The moldy spots are probably going to be permeable to other microbes, if you're worried about cutting for the sake of not making the interior vulnerable. You could pack the wounds with cornmeal (which is used by organic gardeners as an antifungal) and cover them with plastic wrap. The cornmeal would also act as a desiccant and collect any condensation under the plastic.
posted by Mayor Curley at 6:20 AM on July 11, 2011


Instead of slowing down the mold, you could speed up the ripening process by making a loosely-sealed paper bag container for it. Paper bags trap the ethylene that allows fruit to ripen. My grandma always tells me to put apples inside along with whatever I'm ripening, which may be because they release more ethylene, but who knows.
posted by quiet coyote at 8:34 AM on July 11, 2011


Wikipedia informs me that there are ways to prepare the fruit for eating before it is fully ripe. Is it too unripe for even those preparations?

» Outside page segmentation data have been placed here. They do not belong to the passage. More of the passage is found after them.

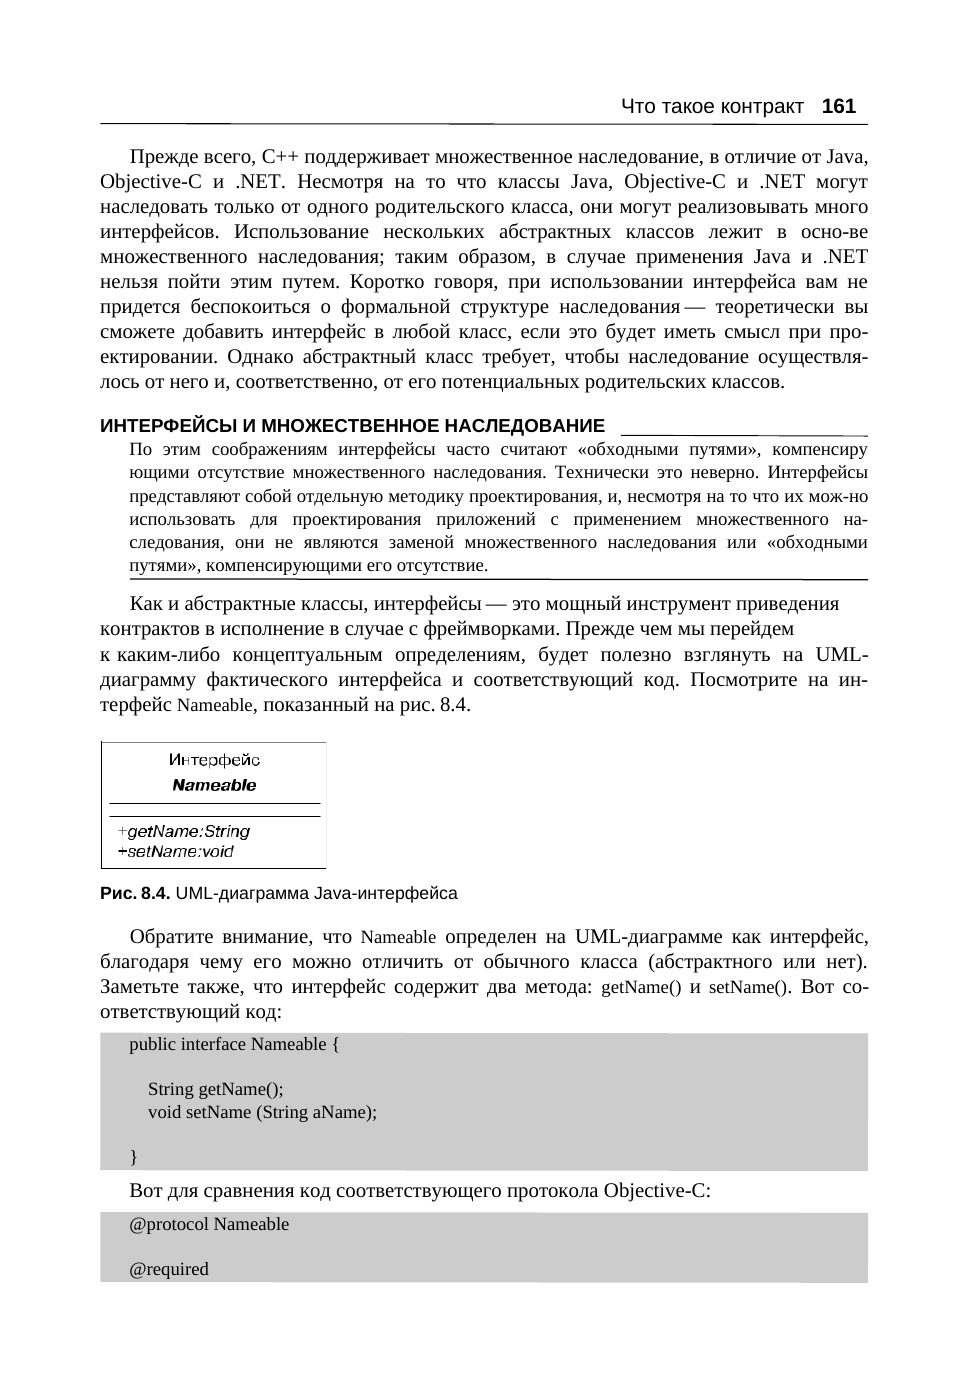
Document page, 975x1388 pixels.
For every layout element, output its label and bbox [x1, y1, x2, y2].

picture [93, 728, 327, 882]
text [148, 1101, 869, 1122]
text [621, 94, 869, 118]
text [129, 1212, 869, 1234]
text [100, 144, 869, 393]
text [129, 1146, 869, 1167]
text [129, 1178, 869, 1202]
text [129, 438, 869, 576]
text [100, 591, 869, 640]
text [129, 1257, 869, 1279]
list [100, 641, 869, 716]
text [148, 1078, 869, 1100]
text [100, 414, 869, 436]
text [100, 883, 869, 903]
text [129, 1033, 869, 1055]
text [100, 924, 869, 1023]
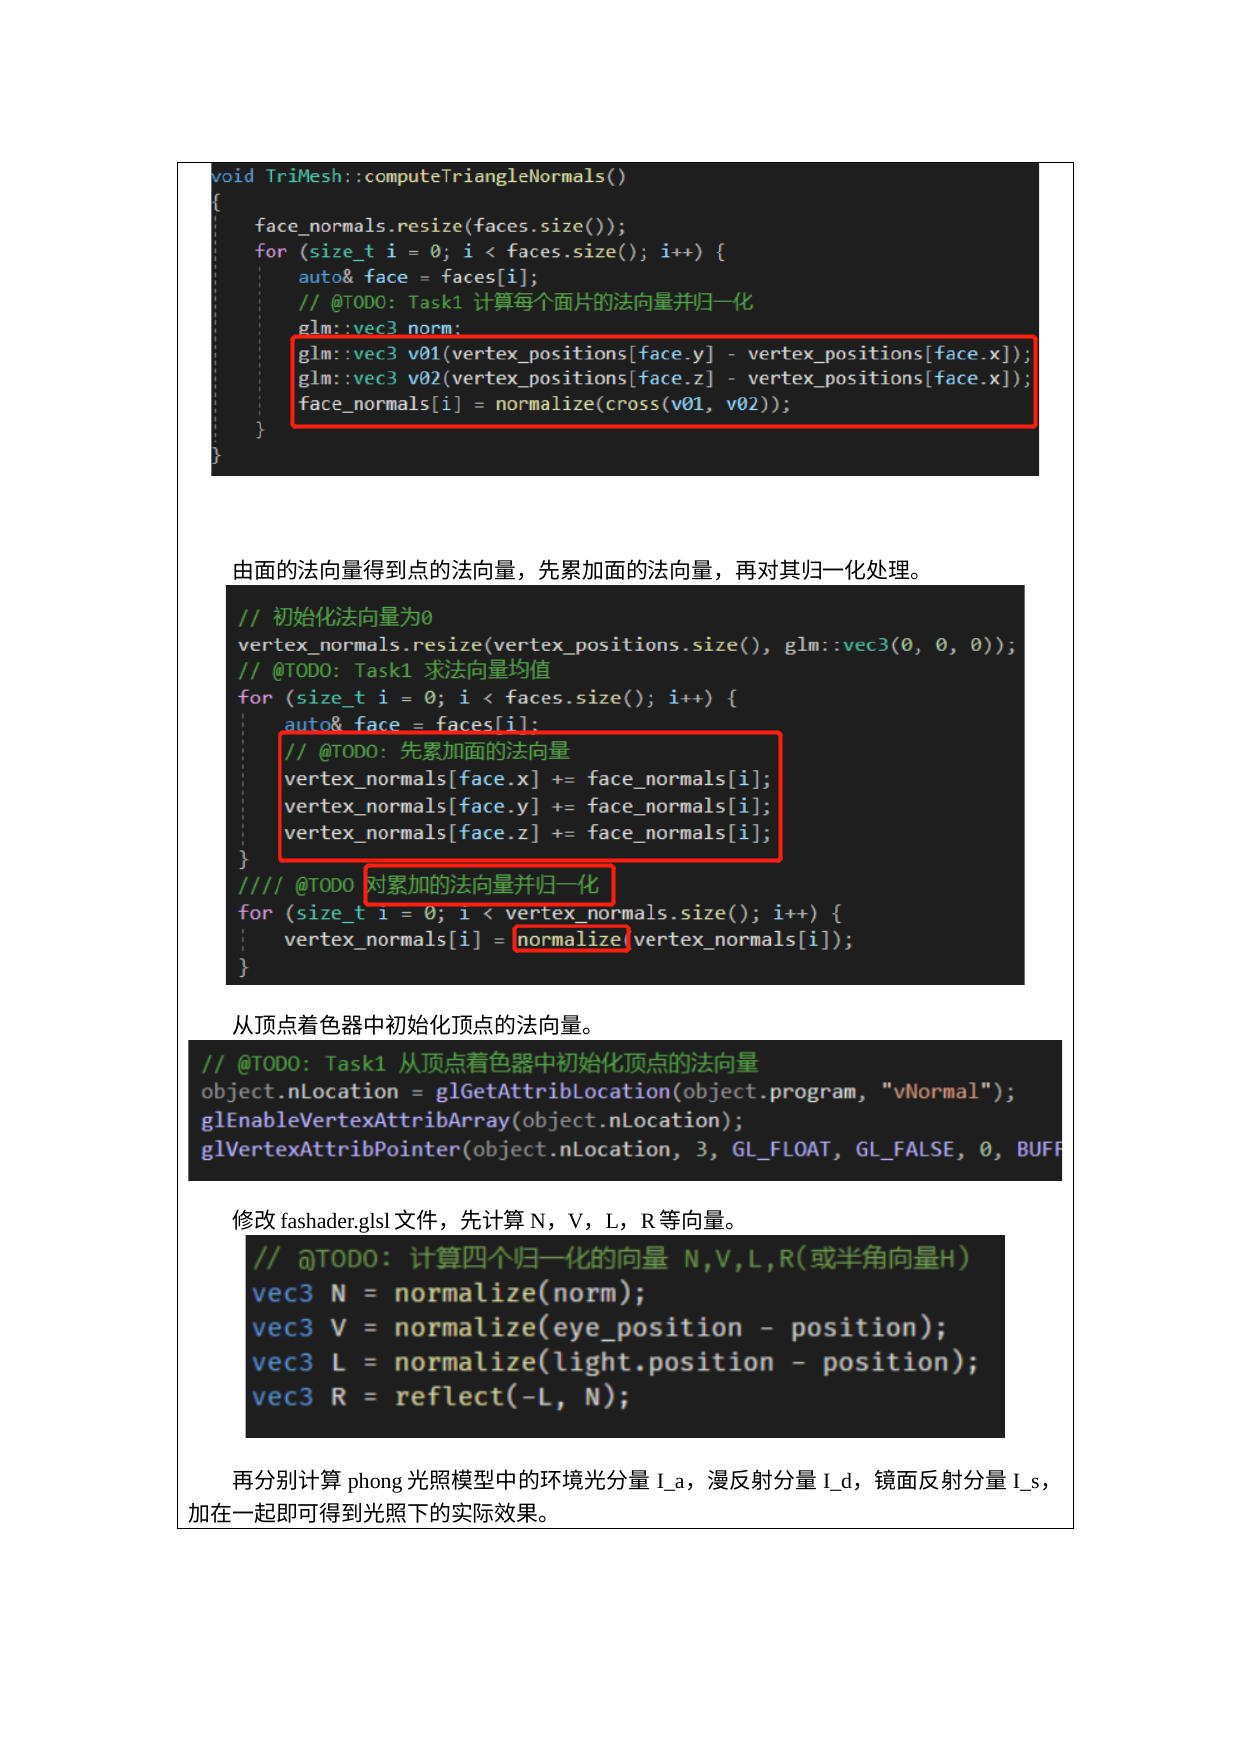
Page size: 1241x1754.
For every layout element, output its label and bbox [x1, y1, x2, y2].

table_header [178, 163, 1073, 1528]
picture [225, 585, 1025, 985]
picture [188, 1040, 1063, 1181]
picture [245, 1235, 1005, 1438]
picture [211, 163, 1040, 476]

Barring that, I would not wash the fruit- washing/water can speed up the mold. I would try vinegar or peroxide just on the bad spots. Then you could put it in a big brown bag or wrap it loselywith brown butcher paper with a banana. The banana emits the ripening gas that others have mentioned (understand that banana emits more than any other fruit)..
posted by LyndsayMW at 10:01 PM on July 11, 2011


Response by poster: Well, I stayed away from chemical treatment. I just cut off the mold on the stem, then kept it under a range hood to make sure it stayed dry after a light dusting of baking soda. I figured it's a big enough fruit that the internal ethylene will ripen it even if the external ethylene gets swept away.

It seems to have worked -- the fungus spots haven't gotten any bigger and the fruit is getting ripe. It should be ready in another two days to be cut up and the fruit extracted. Thanks for all the suggestions! I'll have to keep some iodophor handy for future kitchen sterilizations.